Lots of very simple things become far more complicated when it’s raining. Like getting to work via public transport without being completely saturated (epic fail). Or getting a decent nights sleep without having a leaky ceiling drip on your face (epic, epic fail). But there’s one thing that is surprisingly, much easier in bad weather: being kind. The last few days in Sydney have been ridiculously rainy, windy and cold. Everyone is reluctantly trudging along through it and there is a certain atmosphere of grumpiness and ready-for-summerness, which in a weird way actually brings everyone together.

Yesterday I offered to share my umbrella with someone who was caught in the rain without one. I discovered this is one of those very rare kindnesses that people generally accept with minimum wariness and maximum gratitude. And today, I decided to try my luck with a kindness that usually has very little success in Sydney – smiling at people as they walked past.
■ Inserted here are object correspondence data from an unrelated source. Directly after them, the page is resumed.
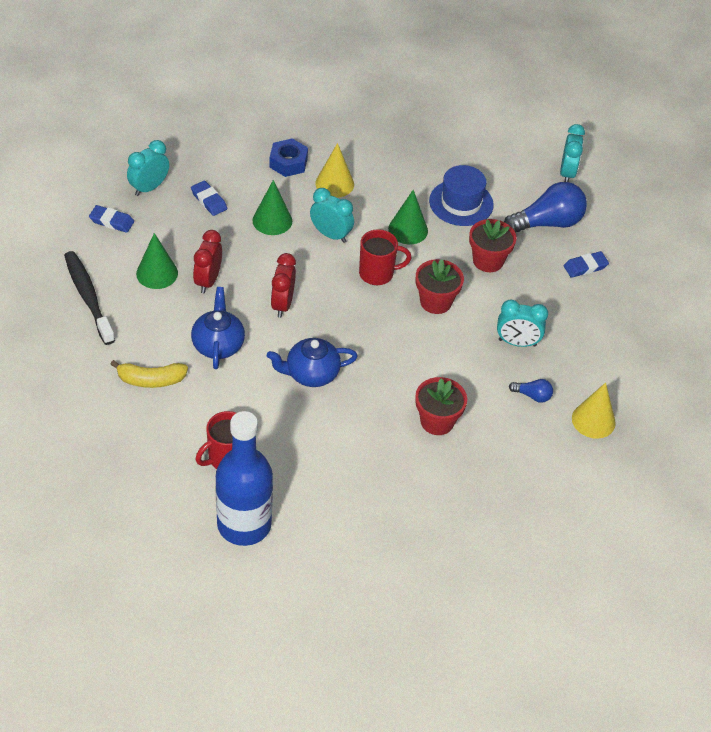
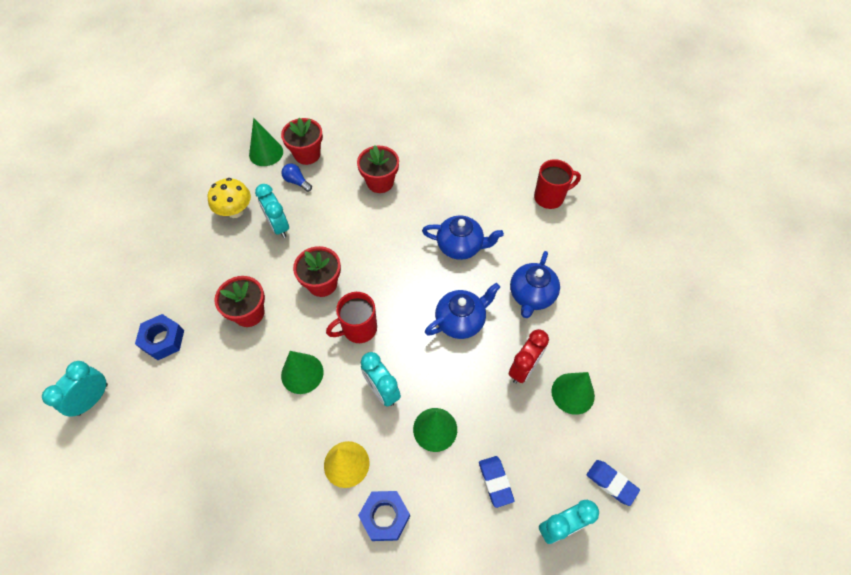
camera: 155 degrees left, 10 degrees up
(88, 297) = (645, 383): black toothbrush -> none
(151, 380) = (597, 277): yellow banana -> none
(244, 525) = (549, 150): blue bottle -> none
(282, 304) = (461, 320): red clock -> blue teapot
(377, 273) = (358, 329): red mug -> red mug turned 45 degrees counterclockwise
(461, 203) = (229, 392): blue hat -> none
(517, 343) = (278, 226): turquoise clock -> turquoise clock turned 150 degrees counterclockwise
(544, 432) = (307, 154): none -> red flower pot
(547, 223) = (163, 340): blue light bulb -> blue nut
(574, 346) = (235, 211): none -> yellow mushroom
(585, 267) = (168, 281): blue eraser -> none
(593, 420) = (266, 153): yellow cone -> green cone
But the funny thing is, today as we struggled with umbrellas turning inside out and buses sending waves of water splashing onto us, I found that strangers in the rain also laugh and smile together far more than those in the sunshine. Read into that what you will!

This week I also babysat for my lovely friends K and J and bought a coffee for a guy who looked like his eyes might actually pop out of his head at the very idea of it. Once he had recovered, he remarked that he would make sure he was at the coffee shop at the exact same time tomorrow. Nice try! I also did the following things I usually don’t make time for: went to a dance class, said yes to every dessert I was offered (and worked very hard not to feel any guilt about it!), did a yoga/meditation class and spent several hours reading a good book with no interruptions. I didn’t realise how long it had been since I had done many of these things – they seem so little but the happiness they create is pretty big!

And in one of those wonderful twists the universe likes to organise sometimes, this weekend I am invited to a Kindness Conference (who knew there was such a thing?) and the topic is A Time For Renewal: The World Can Only Change From Within. Yes, that’s right, a whole two-days of talks and techniques from professional (and international) kindness crusaders on how and why to be kinder to yourself. So I will definitely report back to you on that one.

I hope you’re all doing well with the kindness to self challenge. And if you’re caught in the rain this week too, remember you can always create your own sunshine just by smiling!